Deuxième chambre civile, 16 juillet 2020 — 19-15.141
Texte intégral
CIV. 2
MF
COUR DE CASSATION ______________________
Audience publique du 16 juillet 2020
Rejet non spécialement motivé
M. PIREYRE, président
Décision n° 10565 F
Pourvoi n° A 19-15.141
R É P U B L I Q U E F R A N Ç A I S E
_________________________
AU NOM DU PEUPLE FRANÇAIS _________________________
DÉCISION DE LA COUR DE CASSATION, DEUXIÈME CHAMBRE CIVILE, DU 16 JUILLET 2020
L'établissement SNCF Mobilités, établissement public à caractère industriel et commercial, dont le siège est [...] , a formé le pourvoi n° A 19-15.141 contre l'arrêt rendu le 4 avril 2019 par la cour d'appel de Limoges (chambre civile), dans le litige l'opposant :
1°/ à Mme V... Y..., domiciliée [...] , pris en qualité de tuteur ad'hoc de M. R... C...,
2°/ à Mme A... O..., épouse C..., domiciliée [...] , prise tant en son nom personnel qu'en qualité de représentante légale de H... et U... C...,
3°/ à M. F... P..., domicilié [...] ,
4°/ à M. M... W..., domicilié [...] ,
5°/ à la société Pro BTP épargne retraite prévoyance, dont le siège est [...] ,
6°/ à la caisse primaire d'assurance maladie de la Corrèze, dont le siège est [...] ,
7°/ à la société Groupama Centre Atlantique, dont le siège est [...] ,
8°/ à la société MMA IARD, société anonyme,
9°/ à la société MMA IARD assurances mutuelles, société anonyme,
toutes deux ayant leur siège [...] ,
défendeurs à la cassation.
Le dossier a été communiqué au procureur général.
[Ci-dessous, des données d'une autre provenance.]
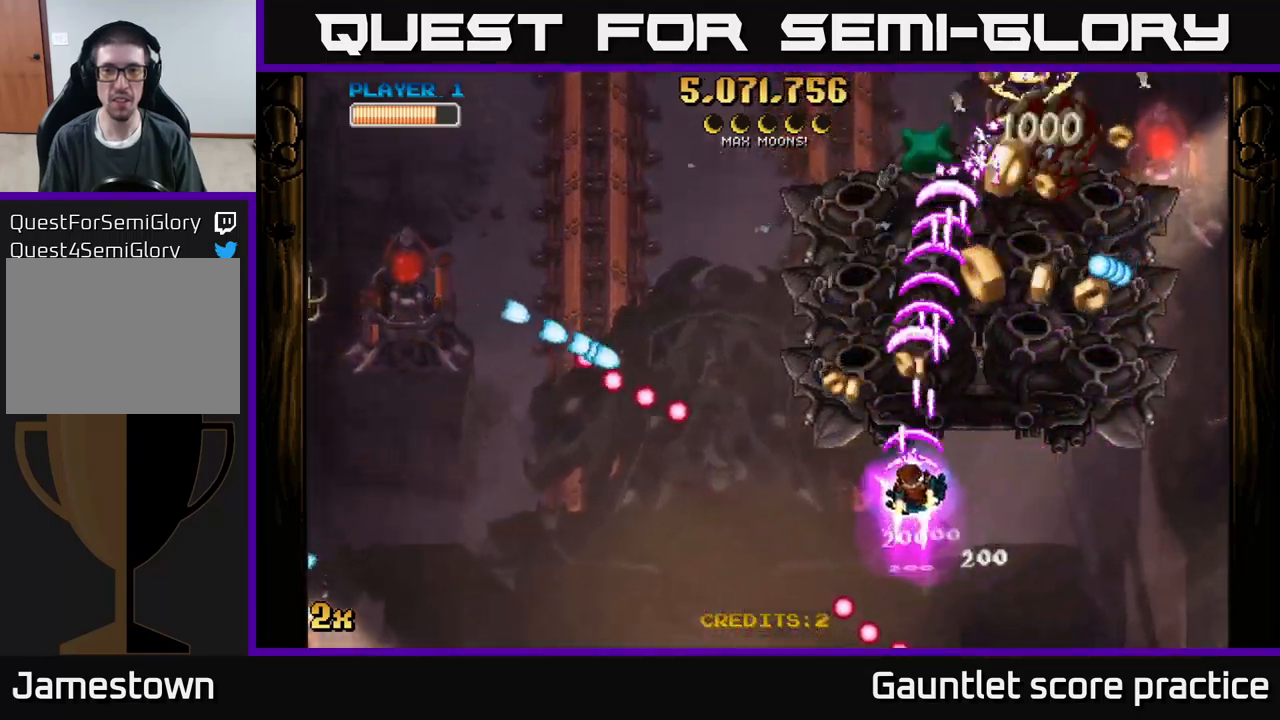
{"buttons": ["A"], "left_stick": "up", "events": [[233, "X", "down"], [233, "left_stick", "left"], [333, "X", "up"], [467, "left_stick", "up"]]}
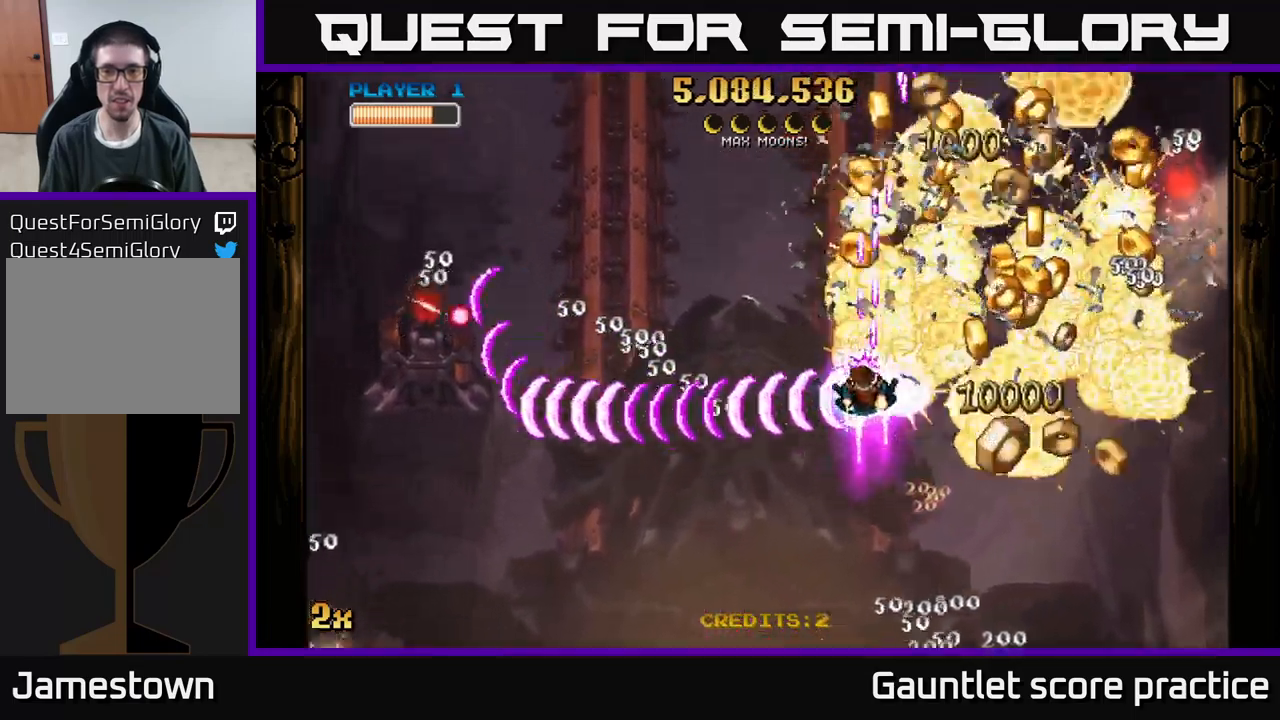
{"buttons": ["A"], "left_stick": "right", "events": [[133, "left_stick", "left"], [233, "left_stick", "center"], [333, "left_stick", "right"]]}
Sur le rapport de Mme Bohnert, conseiller référendaire, les observations écrites de la SCP Baraduc, Duhamel et Rameix, avocat de l'établissement SNCF Mobilités, de la SCP Boré, Salve de Bruneton et Mégret, avocat de M. W... et des sociétés MMA IARD et MMA IARD assurances mutuelles, de la SCP Ohl et Vexliard, avocat de la société Groupama Centre Atlantique, et l'avis de M. Grignon Dumoulin, avocat général, après débats en l'audience publique du 3 juin 2020 où étaient présents M. Pireyre, président, Mme Bohnert, conseiller référendaire rapporteur, Mme Gelbard-Le Dauphin, conseiller doyen, et Mme Cos, greffier de chambre,
la deuxième chambre civile de la Cour de cassation, composée des président et conseillers précités, après en avoir délibéré conformément à la loi, a rendu la présente décision.
1. Le moyen de cassation annexé, qui est invoqué à l'encontre de la décision attaquée, n'est manifestement pas de nature à entraîner la cassation.
2. En application de l'article 1014, alinéa 1er, du code de procédure civile, il n'y a donc pas lieu de statuer par une décision spécialement motivée sur ce pourvoi.
EN CONSÉQUENCE, la Cour :
REJETTE le pourvoi ;
Condamne l'établissement SNCF Mobilités aux dépens ;
En application de l'article 700 du code de procédure civile, rejette la demande formée par l'établissement SNCF Mobilités et le condamne à payer la somme de 3 000 euros à la société Groupama Centre Atlantique et la somme globale de 3000 euros aux sociétés MMA IARD et MMA IARD assurances mutuelles et à M. W... ;
Ainsi décidé par la Cour de cassation, deuxième chambre civile, prononcé par le président en son audience publique du seize juillet deux mille vingt, et signé par lui et Mme Gelbard le Dauphin, conseiller doyen, en remplacement du conseiller référendaire rapporteur empêché, conformément aux dispositions des articles 452 et 456 du code de procédure civile.
MOYEN ANNEXE à la présente décision
Moyen produit par la SCP Baraduc, Duhamel et Rameix, avocat aux Conseils, pour l'établissement SNCF Mobilités.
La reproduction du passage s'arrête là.